The IG Farben plant in Auschwitz came to represent the largest of the continual spatial areas within the concentration camp system. Of the 10 IG Farben Werk Kamps that were spread around the town of Oświęcim and the village of Monowitz, 6 camps existed in a zone that were not divided by residential buildings. The whole of this area measured around 8.31km² (or 4.45km in a straight line).
The purpose of the werk kamps was to imprison workers of various nationalities for labour in the IG Farben plant. The workers in these camps were generally treated better than those in the Auschwitz mother camp, yet the idea of ‘civilian workers’, a term often used to describe them is more than a little ambiguous. The workers were not free to leave, nor could they quit their jobs. Many were badly treated by the guards and in several cases fed a less than substantial diet that had to be subsidised by family members on the outside. The bleak landscape however, mirrored the grey imposing architecture at Birkenau. Large fences, watchtowers and wooden barracks (in total, around 400 wooden barracks were built in and around the IG Farben complex). Yet in contrast, the werk kamps were not as heavily guarded. It was not uncommon for some to only be manned at the main gate, and by Ukrainian guards. The fences were not electrified and the workers had more space per square foot than at Auschwitz.
There were exceptions to this standard within the camp system of IG Farben. Lager IV: Dorfrand became the Auschwitz III Monowitz camp and therefore was equal to the conditions at Birkenau and other sub-camps. Lager VI became the British POW camp and more heavily guarded.
If we consider the 10 werk kamps, over 45 sub camps and the 3 Auschwitz main administrative centers, there were around 58 individual camps of Auschwitz that housed prisoners. Following the establishment of the Auschwitz Museum in 1947 and the subsequent ordering of the protected zones, many buildings connected to Auschwitz that fell outside of these borders have gradually disappeared over the years. In the 1960s, several wooden barracks of the British POW camp, Pulverturm were still present at its north perimeter. Occasionally, tourists who managed to enter Poland from America, Canada and the UK could be seen taking photos. Yet today, the only remaining wooden barracks of IG Farben can be located in the Monowitz area, however non resemble their original design after decades of change, contrary to popular belief.
Post war photos documenting the useage and eventual destruction of these workspaces are extremely rare. In some cases, we simply haven't been able to find any.
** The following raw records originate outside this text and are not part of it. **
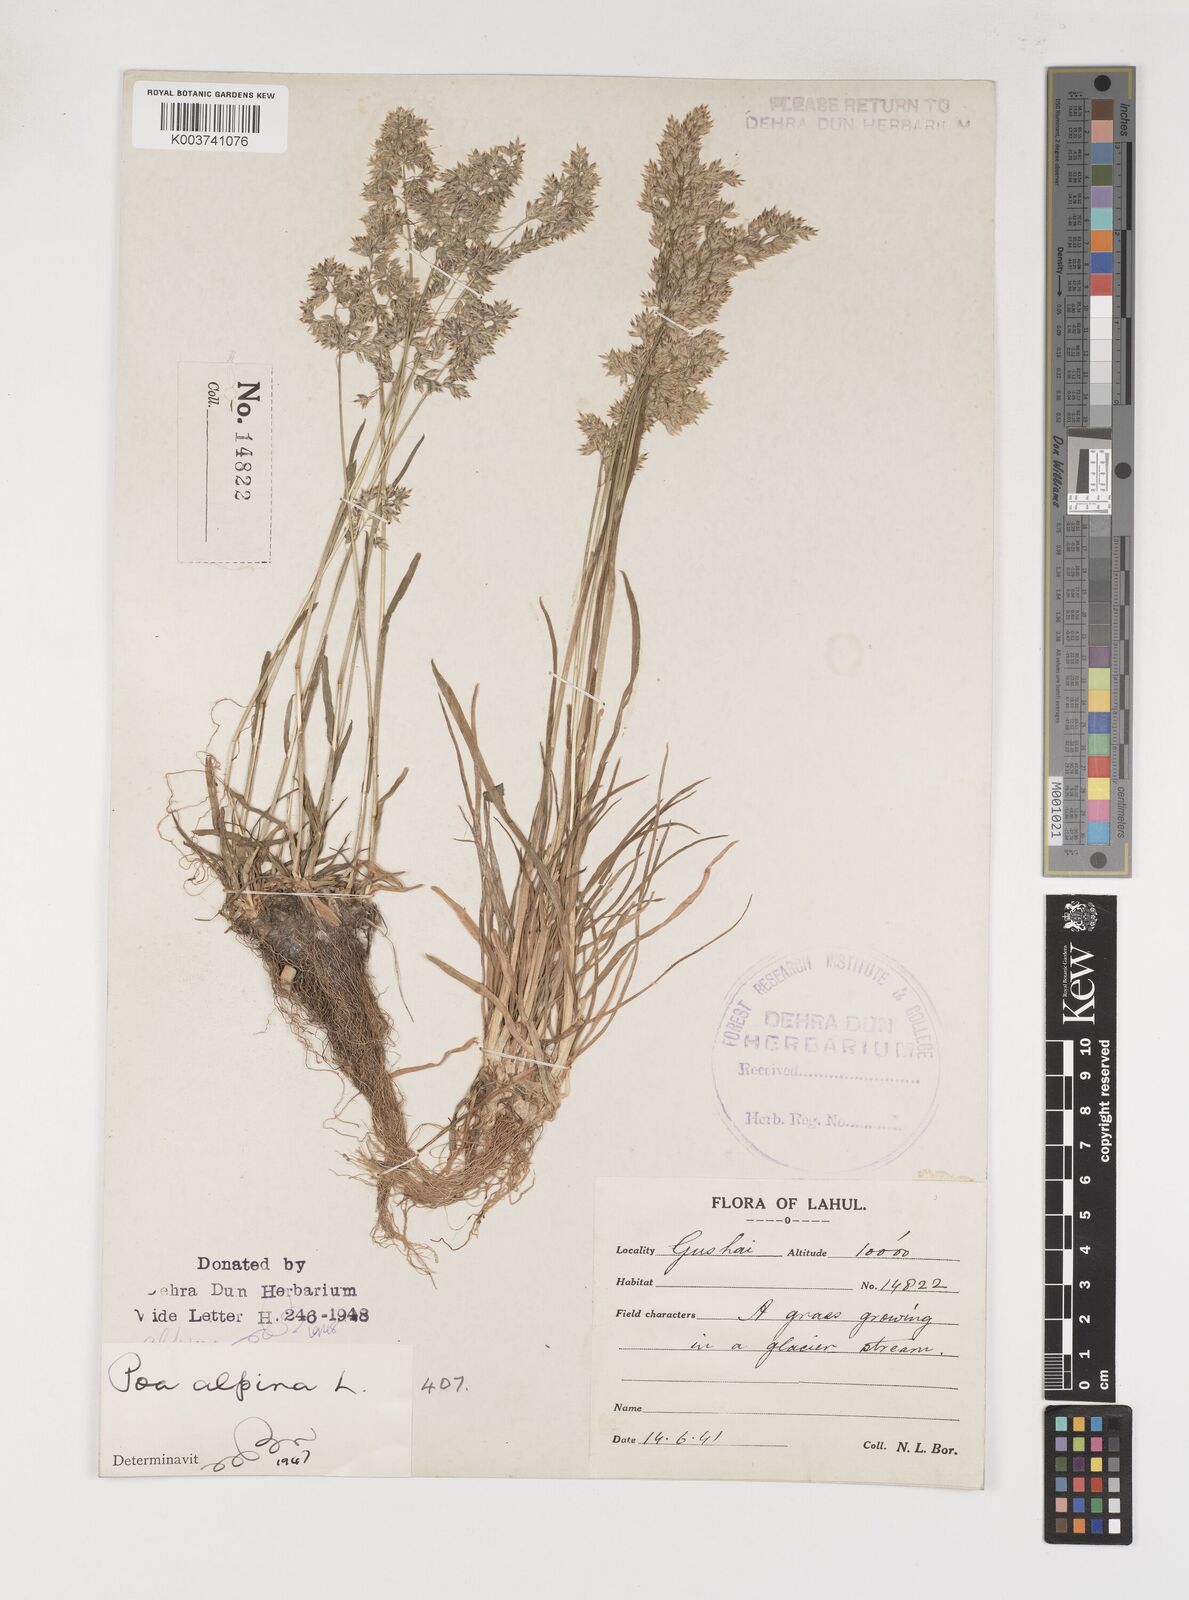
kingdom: Plantae
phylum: Tracheophyta
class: Liliopsida
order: Poales
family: Poaceae
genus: Poa
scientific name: Poa alpina
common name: Alpine bluegrass
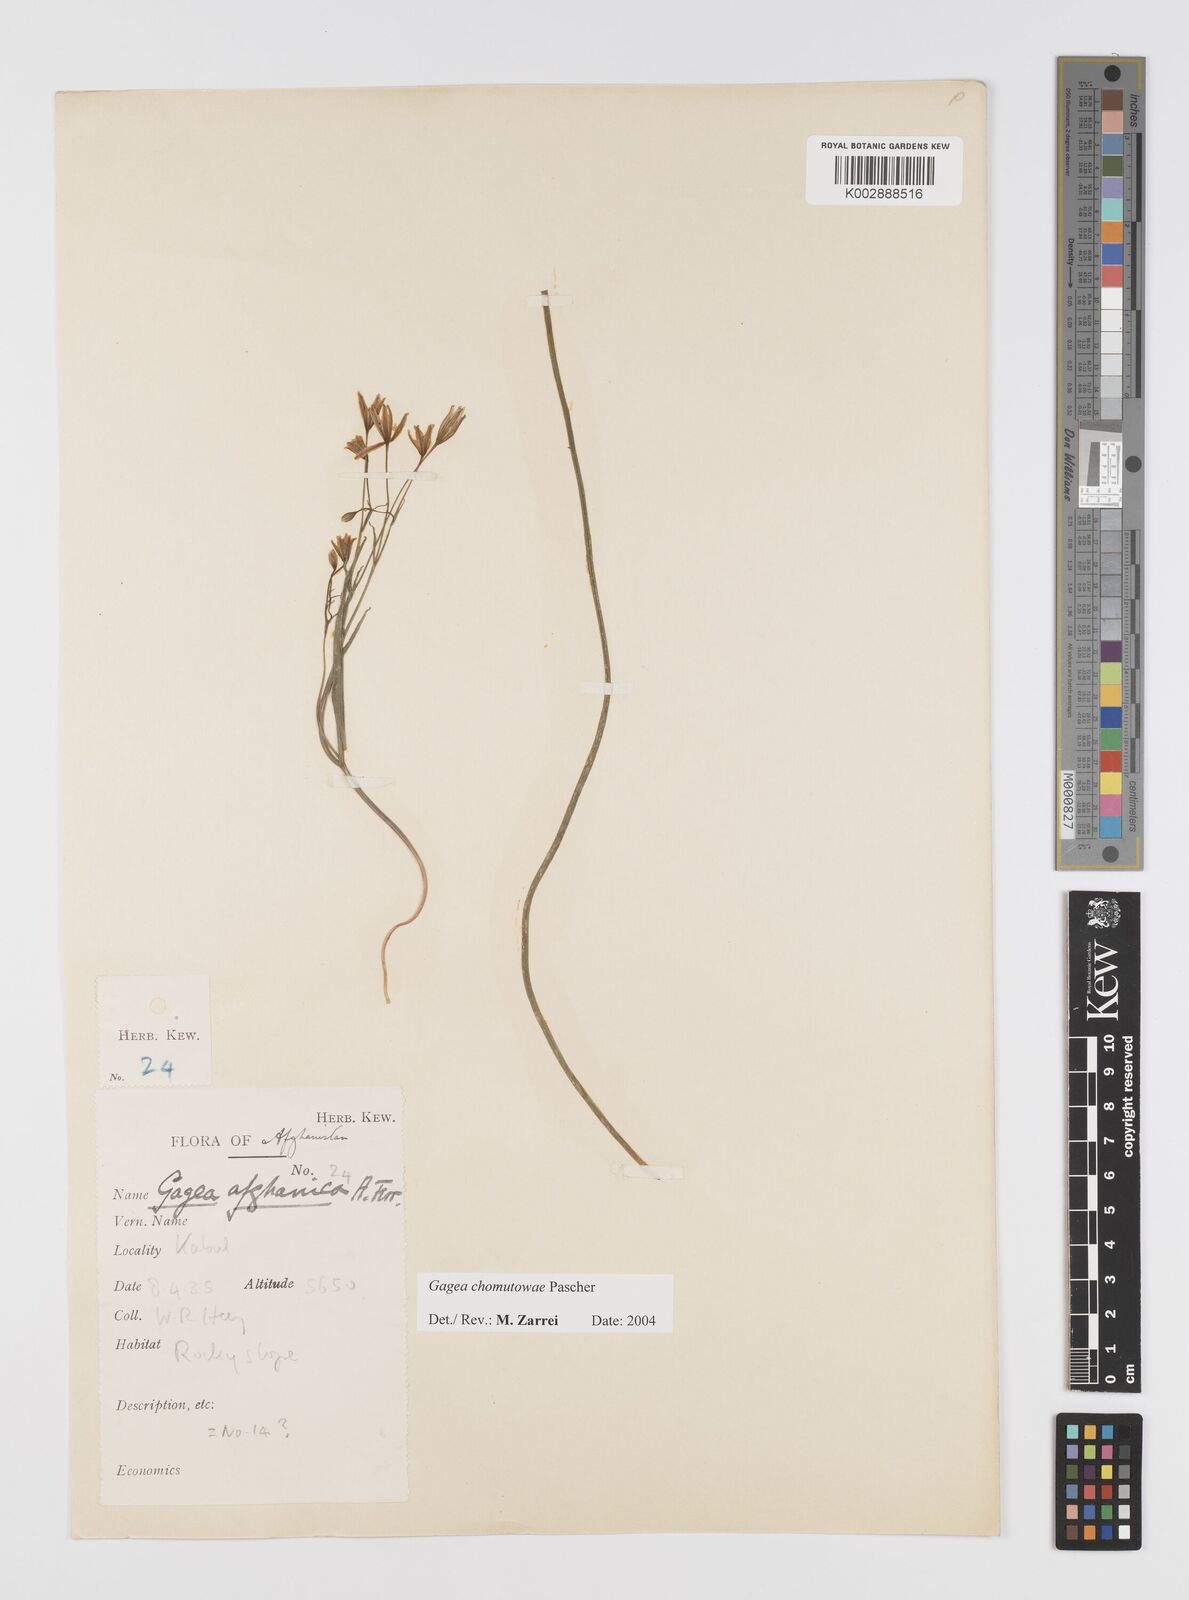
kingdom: Plantae
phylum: Tracheophyta
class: Liliopsida
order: Liliales
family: Liliaceae
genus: Gagea
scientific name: Gagea chomutovae
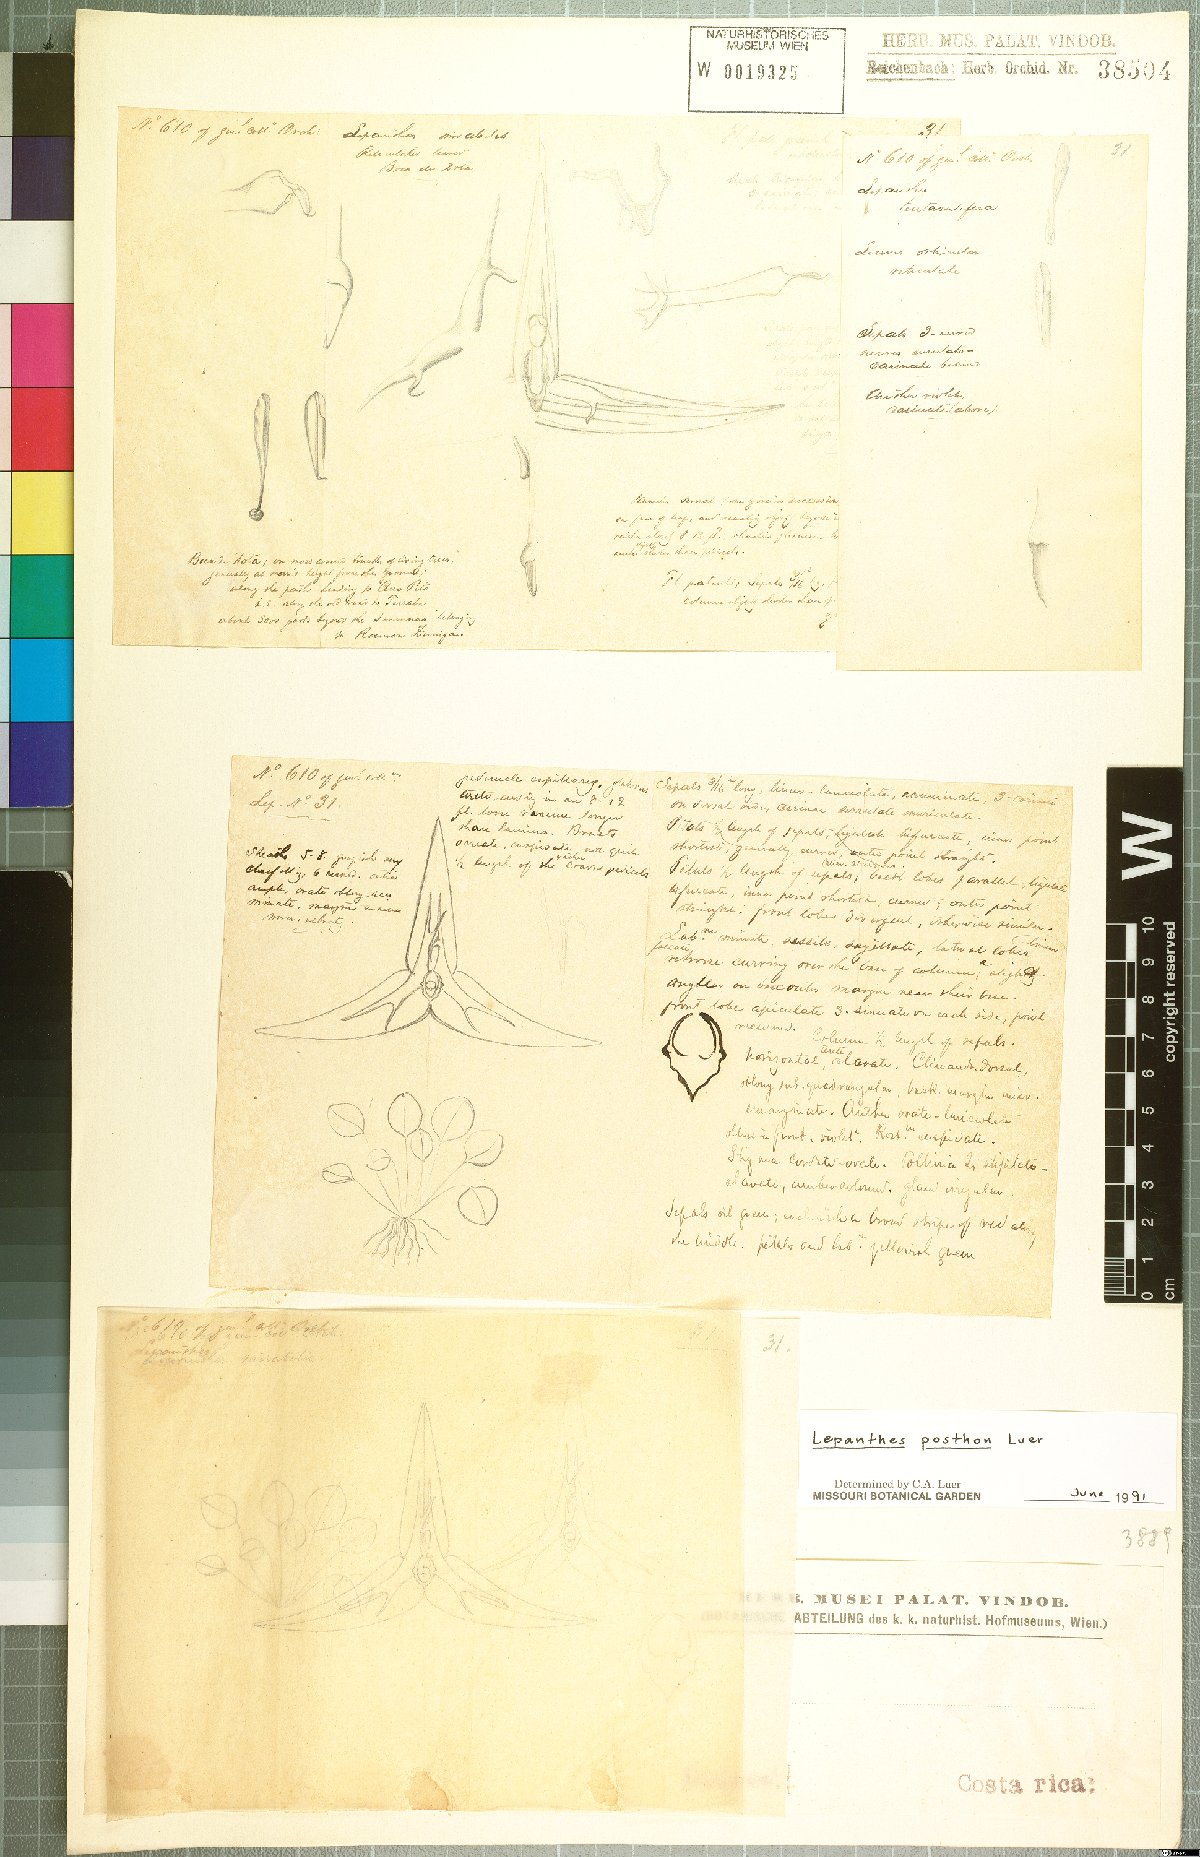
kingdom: Plantae
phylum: Tracheophyta
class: Liliopsida
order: Asparagales
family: Orchidaceae
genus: Lepanthes
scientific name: Lepanthes posthon
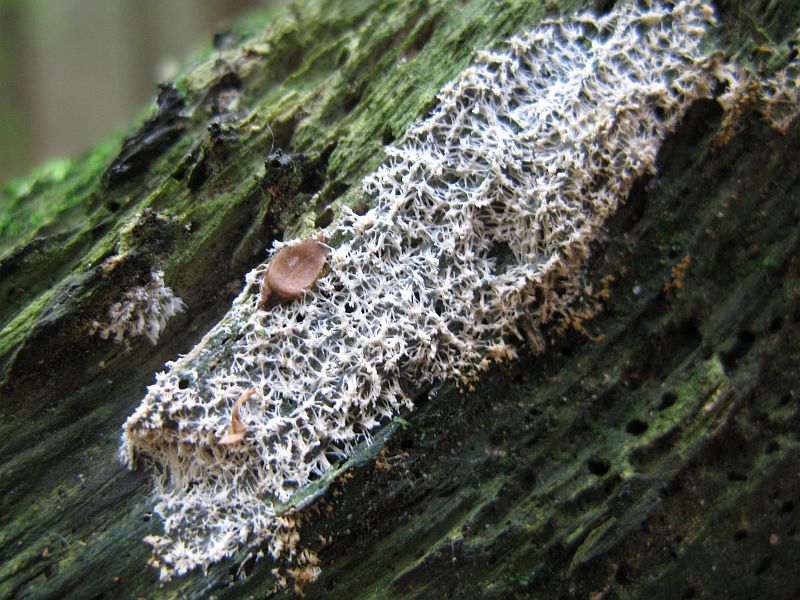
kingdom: Protozoa
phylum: Mycetozoa
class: Protosteliomycetes
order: Ceratiomyxales
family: Ceratiomyxaceae
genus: Ceratiomyxa
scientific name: Ceratiomyxa fruticulosa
So when an album documenting a large scale building phase on the exact site of a former camp comes to light, we consider this an incredible find of extreme historical importance. This was recently the case with the IG Farben Werk Kamp Lager VII: Angestellten Wohnlager. The site today is better known as the Oświęcim ice rink. Built in the early 1960s over a large area of land, the project led to the destruction of several barracks on the site (many barracks were actually destroyed in a USAAF bombing raid and were never rebuilt). Those that remained were converted for other purposes, either as housing, storage or work spaces. The construction album seemingly documents the earliest stages of development in the early 1960s through to the final completion in 1964. In several photos, former barracks can be seen in the background giving us an insight into their post war uses as well as architectural changes. We are also given an insight into how the infrastructure was changing the landscape less than two decades following the conclusion of WW2. A new road was built that split the camp boundaries in two, thus temporarily preserving 5 barracks on the west perimeter. The area became woodland and through the following decades, only their foundations remain today. This historically important album was donated to Mirosław Ganobis, a resident and somewhat local celebrity in Oświęcim. Ganobis has become an incredibly important cog in the wheel of preserving artifacts, photos and other obscure items from the occupation of Oświęcim and the decades that followed. Every item and photo that has been collected is made freely available for people to see, and it could be argued that this unique approach of sharing has led to many people donating such collections instead of hoarding them or even looking to sell to private collectors.
21st century photos continue to be equally important. Over the last 10 years, the Auschwitz Study Group have been fortunate enough to document several important buildings attached to the werk kamps, not least several large brick watchtowers and the only latrine outside of Birkenau to still exist (this was at the site of Pulverturm). Unfortunately, in 2014 an area rejuvenation project, the largest industrial development since 1942 led to the destruction of these relics.
As the landscape continues to change, it becomes increasingly more urgent to save what we can from this period. We support the work and passion of people like Mirosław and continue to urge people to donate anything they may not have previously considered essential historical documentation.